Jadi, adalah terpulang kepada kita sepenuhnya untuk memilih beriman ataupun ingkar. Namun demikian, terlebih dahulu hendaknya kita merenungkan dalam-dalam tentang tujuan keberadaan kita di bumi ini. Kehidupan kita di bumi ini merupakan rahmat dari Tuhan, untuk mencapai misi pengabdian kita kepada Sang Pencipta melalui keberserahdirian yang tulus kepadaNya semata. Ini adalah bentuk kemerdekaan yang paling hakiki, karena dengan menuhankan Sang Pencipta semata, kita menihilkan ketundukan kepada ilah-ilah yang lain baik itu ego kita sendiri, manusia lainnya, para pemimpin, kekayaan, kekuasaan, dsb. Mengabdikan diri kepadaNya semata adalah dengan sendirinya menciptakan kebaikan kepada diri kita sendiri dan kepada kemanusiaan karena Tuhan adalah sumber kebaikan, cinta, dan keadilan…

Kita memiliki HANYA SATU KALI KESEMPATAN HIDUP DI DUNIA INI. Demi waktu, betapa meruginya mereka yang tidak memilih jalan hidup yang diridhai Tuhan.

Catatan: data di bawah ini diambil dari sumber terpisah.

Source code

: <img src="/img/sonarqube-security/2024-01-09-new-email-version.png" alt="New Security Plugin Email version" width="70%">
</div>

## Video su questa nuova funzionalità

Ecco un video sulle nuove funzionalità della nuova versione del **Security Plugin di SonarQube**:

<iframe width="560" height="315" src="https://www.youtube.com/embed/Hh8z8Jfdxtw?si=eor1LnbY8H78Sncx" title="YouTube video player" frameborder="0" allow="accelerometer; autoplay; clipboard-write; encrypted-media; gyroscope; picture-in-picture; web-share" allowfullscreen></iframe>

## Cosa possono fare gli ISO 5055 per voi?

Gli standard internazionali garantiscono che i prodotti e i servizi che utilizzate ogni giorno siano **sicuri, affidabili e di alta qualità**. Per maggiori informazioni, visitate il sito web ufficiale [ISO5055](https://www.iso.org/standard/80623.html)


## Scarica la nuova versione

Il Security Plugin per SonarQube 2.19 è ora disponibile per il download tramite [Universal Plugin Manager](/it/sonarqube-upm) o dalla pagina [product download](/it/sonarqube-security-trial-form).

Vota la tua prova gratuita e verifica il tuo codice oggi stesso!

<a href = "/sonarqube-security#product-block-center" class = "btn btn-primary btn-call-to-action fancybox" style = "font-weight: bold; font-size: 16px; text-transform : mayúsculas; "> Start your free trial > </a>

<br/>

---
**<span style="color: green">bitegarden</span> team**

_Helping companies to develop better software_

Sesungguhnya, siapapun dia, selama beriman dengan sebenarnya kepada Tuhan, hari akhir serta berbuat baik maka tiada kekhawatiran baginya dan tidak pula ia bersedih hati. Itulah persyaratan minimum yang harus dipenuhi oleh seorang hamba Tuhan (2:62, 5:69).

Manusia kadangkala bertindak terburu-buru, hanya mempertimbangkan kepentingan pencapaian jangka pendek di dunia ini dan melupakan tujuan jangka panjang, kebahagiaan sejati, di dunia dan akhirat nanti. Ternyatalah kehidupan kita di dunia ini, kelak akan dirasakan sangat pendek dibandingkan dengan kehidupan akhirat yang akan kita jelang. Percakapan di hari akhir berikut merupakan suatu contoh yang baik:

Allah berfirman, “Berapa tahunkah lamanya kamu berada di bumi?” Mereka berkata, “Kami berdiam sehari atau setengah hari maka bertanyalah kepada yang pandai menghitungnya.” Allah berfirman, “Tidaklah kamu berdiam (di dunia) melainkan sebentar, kalau kamu benar-benar mengetahui.” (23:112-114)

Lalu di manakah diri kita dan bagaimana nasib kita pada seratus, seribu, sejuta tahun dari sekarang? Hanya Dia dan mungkin diri kita sendiri yang dapat menjawabnya. Semoga kehidupan dunia yang fana ini tidak melenakan kita dari memenuhi misi dari keberadaan kita yang sebenarnya, menaati dan mengabdi Tuhan semata melalui hukum-hukumNya. Itulah din, jalan hidup atau sistem Islam yang universal dan sempurna bagi seluruh umat manusia.